PLAN - Plan appropriately to arrive at the airport plenty early. This will keep your body out of stress mode.
MEAL PREP - Pack a healthy airport friendly snacks/meals so you aren’t tempted to eat unhealthy meals in-flight or at the airport. If you don’t have time to do this, perhaps consider fasting during the flight.
SEAT SELECTION - See if you can’t choose a seat towards the front of the plane. Air is circulated from front to back in planes, so seats towards the front have better quality air.
IMMUNE BOOST - Add glutathione, vitamins A, D, C and zinc into your routine to keep your immune system up. Glutathione, an antioxidant, is especially helpful for flights.
At The Airport
RELAX - Since you’ve arrived early, remind yourself you can stay relaxed because you have plenty of time to handle whatever comes at you
GET BLOOD FLOWING - If you are traveling with somebody, consider taking turns watching the luggage while the person off luggage duty walks or jogs around the terminal. Another great option is to pack a super lightweight yoga mat. Then you can stay with your luggage.
BLUE LIGHT PROTECTION - Most planes have terrible blue led lighting which is unhealthy. A pair of blue light blocking glasses will protect your eyes and keep your mood and energy up.
HEARING - The average airplane has a noise level of about 80 decibels which will raise your stress levels. Noise blocking headphones or earplugs will reduce stress during flight.
CIRCADIAN CYCLES - If it’s daylight, stay awake. If it’s dark, try to sleep.
GROUNDING - As soon as possible, walk barefoot on a natural surface to allow excess built up electrical charge to disperse from your body. Swimming in a natural body of water is also very effective at grounding.

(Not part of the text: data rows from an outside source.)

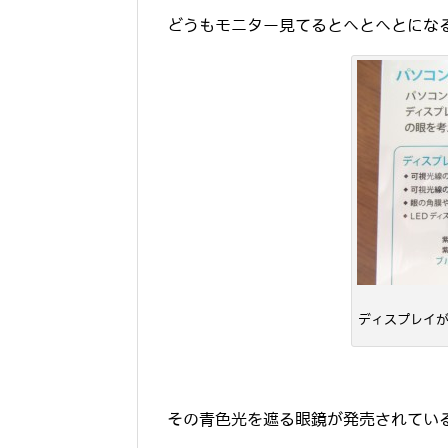
どうもモニター見てるとへとへとにな
ディスプレイ
その青色光を遮る眼鏡が発売されてい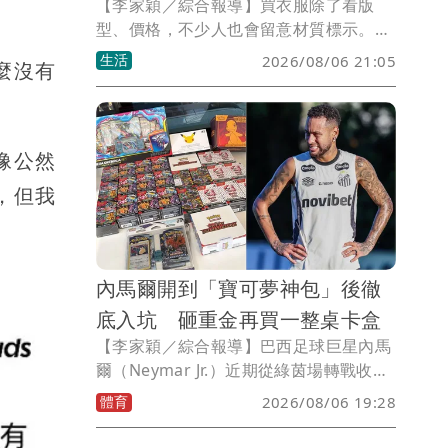
【李家穎／綜合報導】買衣服除了看版
型、價格，不少人也會留意材質標示。一
名網友近日逛服飾品牌ZARA時，意外發
生活
2026/08/06 21:05
麼沒有
現一件售價超過7000元的真皮外套，仔細
查看標籤後，竟寫著「100％豬皮」，讓
她當場愣住，直呼「豬皮也算是真皮
嗎？」更好奇若販售到中東等穆斯林市場
像公然
是否會有疑慮。貼文曝光後掀起熱議，也
，但我
釣出不少內行人解答。
內馬爾開到「寶可夢神包」後徹
底入坑 砸重金再買一整桌卡盒
【李家穎／綜合報導】巴西足球巨星內馬
爾（Neymar Jr.）近期從綠茵場轉戰收藏
圈，沒想到竟靠「寶可夢手氣」逆轉人
體育
2026/08/06 19:28
生！剛在世界盃足球賽完成生涯最後舞台
後，內馬爾飛往拉斯維加斯參加撲克錦標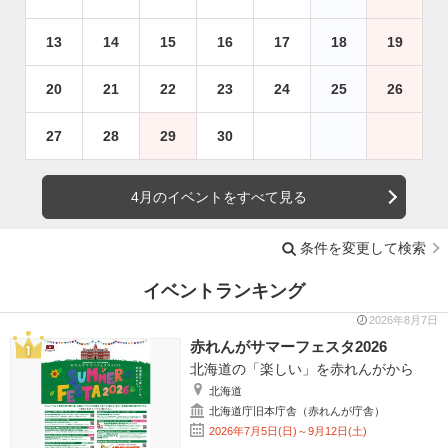
13
14
15
16
17
18
19
20
21
22
23
24
25
26
27
28
29
30
4月のイベントをすべて見る
条件を変更して検索
イベントランキング
2026年8月7日
赤れんがサマーフェスタ2026
北海道の「楽しい」を赤れんがから
北海道
北海道庁旧本庁舎（赤れんが庁舎）
2026年7月5日(日)～9月12日(土)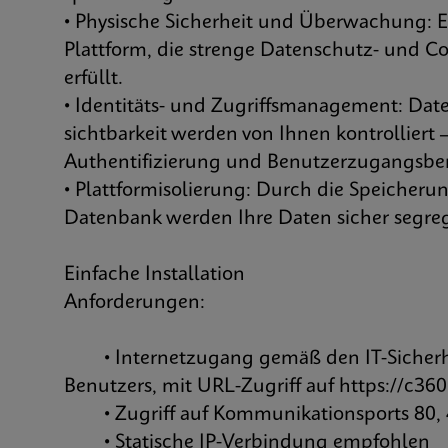
• Physische Sicherheit und Überwachung: E
Plattform, die strenge Datenschutz- und 
erfüllt.
• Identitäts- und Zugriffsmanagement: Dat
sichtbarkeit werden von Ihnen kontrolliert
Authentifizierung und Benutzerzugangsbe
• Plattformisolierung: Durch die Speicherun
Datenbank werden Ihre Daten sicher segreg
Einfache Installation
Anforderungen:
• Internetzugang gemäß den IT-Sicherhei
Benutzers, mit URL-Zugriff auf
https://c36
• Zugriff auf Kommunikationsports 80, 
• Statische IP-Verbindung empfohlen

CRYO - This is one of the most effective treatments I’ve found to reduce the inflammation I experience after flights. Cryotherapy is cold therapy. If you don’t have a cryo place where you’ve flown, swimming in a cold body of natural water is also effective and will do double duty, grounding you too.
COMPRESSION THERAPY - This very relaxing treatment will get your lymph system flowing again.
SLEEP CYCLES - Stay as close as possible to the circadian rhythm of the place you’ve arrived. Wind down for bed as the sun sets.